## [INSTRUCTION]
Reproduce the following passage on training a fraud-detection model, word for word and in its entirety.

## [PASSAGE]

Testing and Training

In [8]:
train <- creditData[1:150000, ]
test <- creditData[150001:284807, ]

In [9]:
train %>%
  select(Class) %>%
  group_by(Class) %>%
  summarise(count = n()) %>%
  glimpse

Observations: 2
Variables: 2
$ Class <fct> 0, 1
$ count <int> 149707, 293


In [10]:
test %>%
  select(Class) %>%
  group_by(Class) %>%
  summarise(count = n()) %>%
  glimpse

Observations: 2
Variables: 2
$ Class <fct> 0, 1
$ count <int> 134608, 199


As we can see, fraudulent transactions are a very small proportion of our dataset, we could build what would appear to be a highly accurate model just by always saying that every transaction was not fraudulent. While we would be right over 99% of the time, that would cost consumers and the industry over £500m per year, so wouldn't be a useful model.

In [None]:
# build random forest model using every variable
rfModel <- randomForest(Class ~ . , data = train)

In [None]:
test$predicted <- predict(rfModel, test)

So we've built a random forest model using all the available variables and used it to predict whether or not a transaction is fraudulent on our test test. As the data is very imbalanced, we would expect our accuracy to be very high, even if our model just always guessed 'not fraudulent'.

In [None]:
library(caret)
confusionMatrix(test$Class, test$predicted)

Looking at the output above, we can indeed see that we have very high accuracy (99.94%) as we expected. Going back to our test set class counts, we can see that we had 134,608 legitimate transactions, and 199 fraudulent transactions. Had we said that every transaction was fraudulent, we would have got 199 wrong.

## [SUPPLIED DATA]

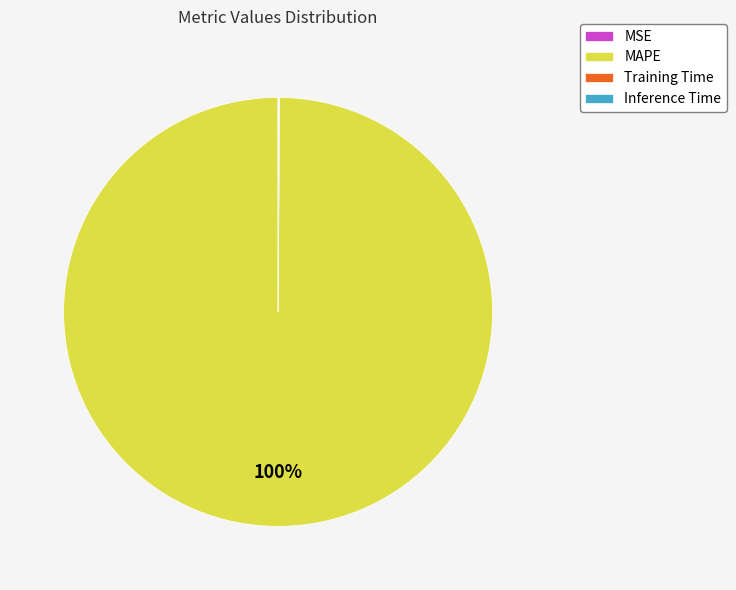

To the nearest percent, what is the difference between the largest and smallest slice percentages?

100%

## [EXERCISE ANSWER]
Testing and Training

In [8]:
train <- creditData[1:150000, ]
test <- creditData[150001:284807, ]

In [9]:
train %>%
  select(Class) %>%
  group_by(Class) %>%
  summarise(count = n()) %>%
  glimpse

Observations: 2
Variables: 2
$ Class <fct> 0, 1
$ count <int> 149707, 293


In [10]:
test %>%
  select(Class) %>%
  group_by(Class) %>%
  summarise(count = n()) %>%
  glimpse

Observations: 2
Variables: 2
$ Class <fct> 0, 1
$ count <int> 134608, 199


As we can see, fraudulent transactions are a very small proportion of our dataset, we could build what would appear to be a highly accurate model just by always saying that every transaction was not fraudulent. While we would be right over 99% of the time, that would cost consumers and the industry over £500m per year, so wouldn't be a useful model.

In [None]:
# build random forest model using every variable
rfModel <- randomForest(Class ~ . , data = train)

In [None]:
test$predicted <- predict(rfModel, test)

So we've built a random forest model using all the available variables and used it to predict whether or not a transaction is fraudulent on our test test. As the data is very imbalanced, we would expect our accuracy to be very high, even if our model just always guessed 'not fraudulent'.

In [None]:
library(caret)
confusionMatrix(test$Class, test$predicted)

Looking at the output above, we can indeed see that we have very high accuracy (99.94%) as we expected. Going back to our test set class counts, we can see that we had 134,608 legitimate transactions, and 199 fraudulent transactions. Had we said that every transaction was fraudulent, we would have got 199 wrong.